16 May 2013 | PAR Bastien Stisi

Les Sexy Sushi nous avaient assuré il y a quelques jours, en marge de la sortie de leur dernier album studio Vous n’allez pas repartir les mains vides, que leur prochaine tournée live n’intégrerait pas dans sa folie suprême de morceaux destinés à parler au grand public, et qu’elle se contenterait au contraire d’accumuler les inédits que personne n’est habitué à entendre. Oh les vilains et immoraux cachotiers….

photo-1Trois croix géantes et blanchies maquillent la scène du Trianon d’une ambiance christique et mystique. Sur l’une d’elles, l’inscription « Jardin des Plaisirs », affirmation prophétique et sacrilège sans doute destinée à galvaniser davantage encore les ardeurs d’un public nombreux, punkisé et surexcité qui s’égosille et remue déjà dans la fosse avant même que ne retentisse un quelconque raisonnement sonore.

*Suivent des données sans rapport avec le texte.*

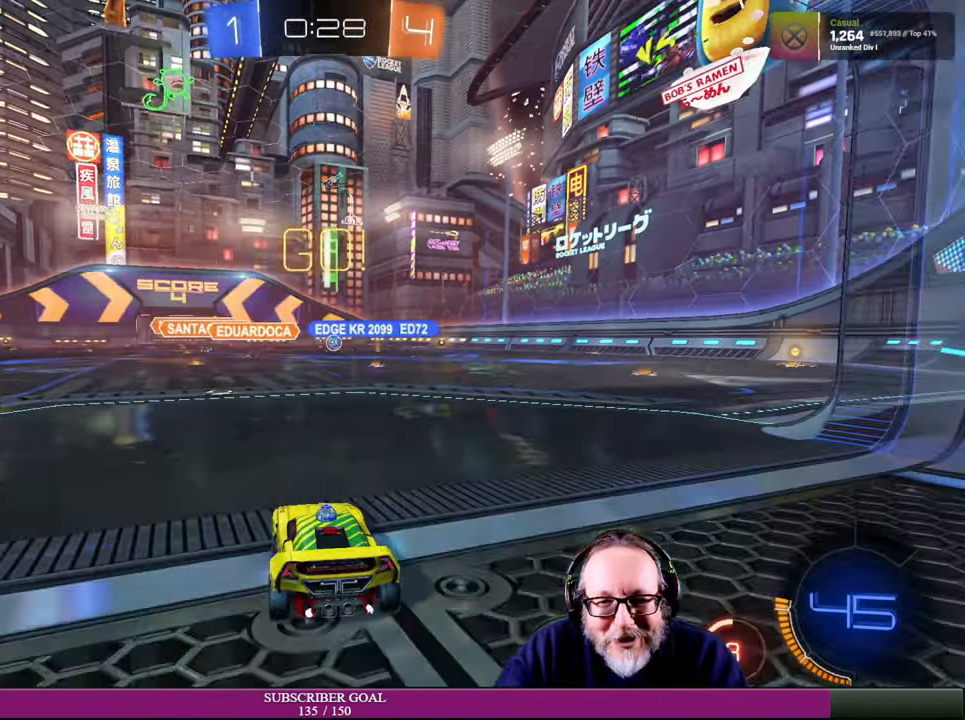
{"buttons": ["R2"], "left_stick": "up-left", "right_stick": "center", "events": [[250, "left_stick", "right"], [400, "left_stick", "center"], [450, "left_stick", "up-left"]]}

Sur le sol pas encore dégradé de la scène (l’affaire de quelques instants…) Rebeka Warrior et Mitch Silver (accompagnés par un pseudo Christ cagoulé, vulgarisé et considérablement ventru) se présentent alors, et s’agenouillent spontanément devant une foule qui peine décidément à contenir l’ampleur de son excitation électro-punk. Des stroboscopes d’une virulence épileptiques s’enclenchent alors, agressions visuelles bientôt accompagnées par les premières notes des machines de Mitch et par les incantations mystiques et assassines de « Il faut plonger les Enfants » (« dans des rivières de sang… ») Folie totale et dégénérée.

photo-5Rebeka, le sourire aux lèvres et le visage bleuté comme les créatures mi-Schtroumpf mi-Shrek qui illustrent le dernier disque du groupe, traverse la scène comme une furie infatigable, se jette dans la foule pour entamer le premier slame d’une très longue série, lance de la terre, de la bière ou de la peinture rouge sang dans la fosse, enfile les bières à n’en plus finir en même temps que les morceaux d’un album sorti lundi dernier et dont le plus grand nombre découvre les composantes quasiment en direct.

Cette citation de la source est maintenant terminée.